Perceba que, apesar de ser simples e fácil, é um pouco trabalhoso obter os dados do índice, tratar, fazer o cálculo, etc., para enfim obter nossa série deflacionada, mesmo que em nosso exemplo tenhamos "quebrado" o procedimento em etapas adicionais para fins de didática. Felizmente, existe um pacote no R chamado deflateBR que facilita essas tarefas em uma única função, criado pelo Fernando Meireles.

Com a função deflate, tudo que precisamos é apontar a série que queremos deflacionar, o vetor de datas correspondentes, uma data-base e um índice de preços que pode ser: IPCA, IGP-M, IGP-DI, IPC ou INPC. Vamos ao exemplo anterior usando essa função. criaremos uma outra coluna em nosso objeto nomeando-a "deflacionado" para diferenciar dos valores anteriores já calculados:

# Deflacionar usando o pacote deflateBR
salario_minimo %<>% 
dplyr::mutate(
deflacionado = deflateBR::deflate(
nominal_values = nominal,
nominal_dates = date %m+% months(1), # evitar que a função pegue valor com 1 lag
real_date = format(tail(date, 1), "%m/%Y"), 
index = "inpc"
)
)

# Verificar se valores são iguais
all.equal(salario_minimo$real, salario_minimo$deflacionado)

# [1] TRUE

Note que o cálculo foi exatamente o mesmo, mas bastou que indicássemos para a função o que e por qual índice necessitamos deflacionar, muito mais simples e prático.

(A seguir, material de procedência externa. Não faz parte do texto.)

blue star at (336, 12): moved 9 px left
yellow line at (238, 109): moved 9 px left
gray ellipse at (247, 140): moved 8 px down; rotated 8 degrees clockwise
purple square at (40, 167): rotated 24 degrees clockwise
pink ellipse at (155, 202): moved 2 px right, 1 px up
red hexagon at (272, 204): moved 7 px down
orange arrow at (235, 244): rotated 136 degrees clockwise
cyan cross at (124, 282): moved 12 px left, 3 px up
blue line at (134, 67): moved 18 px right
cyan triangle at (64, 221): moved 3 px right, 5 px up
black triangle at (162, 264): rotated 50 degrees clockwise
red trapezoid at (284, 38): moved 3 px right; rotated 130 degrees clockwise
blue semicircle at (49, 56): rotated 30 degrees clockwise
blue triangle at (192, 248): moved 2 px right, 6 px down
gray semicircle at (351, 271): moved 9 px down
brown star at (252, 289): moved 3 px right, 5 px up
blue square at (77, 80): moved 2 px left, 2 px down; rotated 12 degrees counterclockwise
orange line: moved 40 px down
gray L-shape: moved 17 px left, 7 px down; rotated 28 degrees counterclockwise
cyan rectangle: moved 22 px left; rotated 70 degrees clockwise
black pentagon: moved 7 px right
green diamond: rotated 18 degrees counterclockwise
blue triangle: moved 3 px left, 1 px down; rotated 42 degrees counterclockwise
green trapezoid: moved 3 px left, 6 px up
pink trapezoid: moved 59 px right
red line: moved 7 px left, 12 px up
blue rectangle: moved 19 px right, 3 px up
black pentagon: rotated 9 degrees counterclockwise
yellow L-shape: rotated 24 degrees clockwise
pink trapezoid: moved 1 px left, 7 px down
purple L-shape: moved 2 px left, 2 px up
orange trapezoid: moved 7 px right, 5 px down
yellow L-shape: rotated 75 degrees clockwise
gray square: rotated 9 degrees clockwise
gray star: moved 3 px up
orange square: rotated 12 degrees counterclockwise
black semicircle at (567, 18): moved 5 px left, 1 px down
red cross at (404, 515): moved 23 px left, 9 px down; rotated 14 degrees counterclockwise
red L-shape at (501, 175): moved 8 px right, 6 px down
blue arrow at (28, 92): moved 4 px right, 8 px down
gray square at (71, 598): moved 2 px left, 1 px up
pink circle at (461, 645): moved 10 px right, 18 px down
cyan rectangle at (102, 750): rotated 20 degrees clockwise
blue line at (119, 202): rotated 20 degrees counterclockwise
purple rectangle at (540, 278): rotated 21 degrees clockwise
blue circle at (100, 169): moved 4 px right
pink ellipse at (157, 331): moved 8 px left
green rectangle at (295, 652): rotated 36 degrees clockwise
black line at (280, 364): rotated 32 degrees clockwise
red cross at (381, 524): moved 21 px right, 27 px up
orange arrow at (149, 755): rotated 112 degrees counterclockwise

Por fim, vamos confrontar nossos cálculos com os cálculos do IPEA, haja visto que o mesmo disponibiliza em sua plataforma a série do salário mínimo real. Assim certificamos de que fizemos tudo corretamente:

# Salário mínimo real IPEA (código IPEADATA = GAC12_SALMINRE12) usando web-scrapping
dados_real <- httr::GET(
"http://ipeadata.gov.br/api/odata4/ValoresSerie(SERCODIGO='GAC12_SALMINRE12')"
)

# Salário mínimo real IPEA
real <- httr::content(dados_real)[[2]] %>% 
dplyr::bind_rows() %>% 
dplyr::select("date" = `VALDATA`, "ipea" = `VALVALOR`) %>% 
dplyr::mutate(date = lubridate::as_date(date)) %>% 
dplyr::filter(date >= as.Date("2000-01-01"))

# Juntar dados e arredondar casas decimais
salario_minimo <- left_join(salario_minimo, real, by = "date") %>% 
dplyr::mutate(dplyr::across(real:ipea, ~round(.x, 2)))

# Verificar se valores são iguais
all.equal(salario_minimo$real, salario_minimo$ipea)

# [1] TRUE

Assim, demonstramos duas formas de deflacionar valores usando o R, ambas equivalentes entre si.